I'm trying to do a 'classic' difference in difference with multiple time periods. The model I want to do is:
y = a + b1x1 + b2_treat + b3_period + b_4(treat*period) + u (eq.1)
So basically I'm testing different setups just to make sure I specify my model in the right way, using different packages. I want to use the fixest-package, so I tried to compare the estimates with the estimates from the standard lm()-package. The results, however, differ -- both coefficients and std.errors.
My question is:
- Is either the lm_mod, lm_mod2 or the feols_mod regressions specified correctly (as in eq.1)?
If not, I would appreciate it if anyone can show me how to get the same results in lm() as in feols()!
# libraries
library(fixest)
library(modelsummary)
library(tidyverse)
# load data
data(base_did)
# make df for lm_mod with 5 as the reference-period
base_ref_5 <- base_did %>%
mutate(period = as.factor(period)) %>%
mutate(period = relevel(period, ref = 5))
# Notice that i use base_ref_5 for the lm model and base_did for the feol_mod.

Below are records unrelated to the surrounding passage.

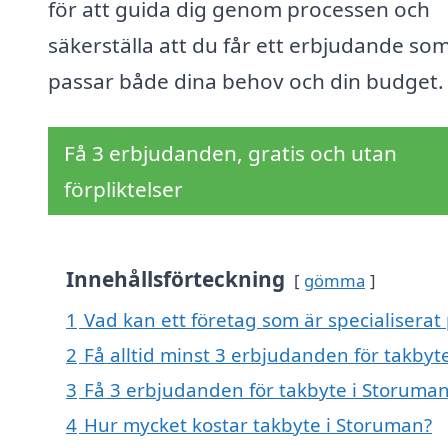
för att guida dig genom processen och
säkerställa att du får ett erbjudande so
passar både dina behov och din budget.
Få 3 erbjudanden, gratis och utan
förpliktelser
Innehållsförteckning
gömma
1
Vad kan ett företag som är specialiserat
2
Få alltid minst 3 erbjudanden för takbyt
3
Få 3 erbjudanden för takbyte i Storuman
4
Hur mycket kostar takbyte i Storuman?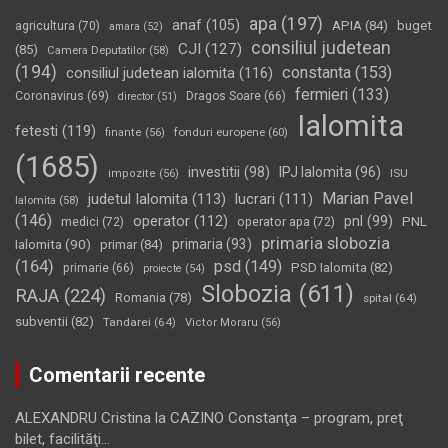
apa
(197)
anaf
(105)
APIA
(84)
buget
agricultura
(70)
amara
(52)
consiliul judetean
CJI
(127)
(85)
Camera Deputatilor
(58)
(194)
constanta
(153)
consiliul judetean ialomita
(116)
fermieri
(133)
Coronavirus
(69)
Dragos Soare
(66)
director
(51)
Ialomita
fetesti
(119)
fonduri europene
(60)
finante
(56)
(1685)
investitii
(98)
IPJ Ialomita
(96)
impozite
(56)
ISU
Marian Pavel
judetul Ialomita
(113)
lucrari
(111)
Ialomita
(58)
(146)
operator
(112)
pnl
(99)
PNL
medici
(72)
operator apa
(72)
primaria slobozia
Ialomita
(90)
primaria
(93)
primar
(84)
(164)
psd
(149)
PSD Ialomita
(82)
primarie
(66)
proiecte
(54)
Slobozia
(611)
RAJA
(224)
Romania
(78)
spital
(64)
subventii
(82)
Tandarei
(64)
Victor Moraru
(56)
Comentarii recente
ALEXANDRU Cristina
la
CAZINO Constanţa – program, preţ
bilet, facilităţi…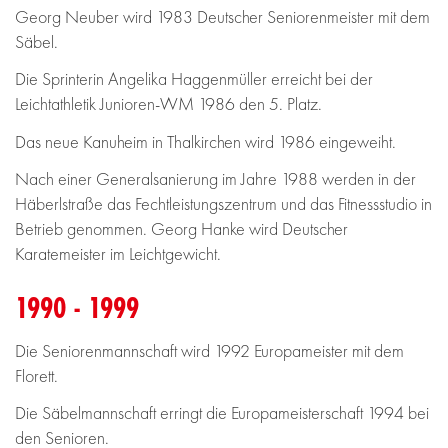
Georg Neuber wird 1983 Deutscher Seniorenmeister mit dem
Säbel.
Die Sprinterin Angelika Haggenmüller erreicht bei der
Leichtathletik Junioren-WM 1986 den 5. Platz.
Das neue Kanuheim in Thalkirchen wird 1986 eingeweiht.
Nach einer Generalsanierung im Jahre 1988 werden in der
Häberlstraße das Fechtleistungszentrum und das Fitnessstudio in
Betrieb genommen. Georg Hanke wird Deutscher
Karatemeister im Leichtgewicht.
1990 - 1999
Die Seniorenmannschaft wird 1992 Europameister mit dem
Florett.
Die Säbelmannschaft erringt die Europameisterschaft 1994 bei
den Senioren.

lm_mod <- lm(y ~ x1 + treat*period, base_ref_5)
lm_mod2 <- lm(y ~ x1 + treat + period + treat*period, base_ref_5)
feols_mod <- feols(y ~ x1 + i(period, treat, ref = 5), base_did)
# compare models
models <- list("lm" = lm_mod,
"lm2" = lm_mod2,
"feols" = feols_mod)
msummary(models, stars = T)
**EDIT:**
the reason why I created base_ref_5 was so that both regressions would have period 5 as the reference period, if that was unclear.
**EDIT 2**:
added a third model (lm_mod2) which is much closer, but there is still a difference.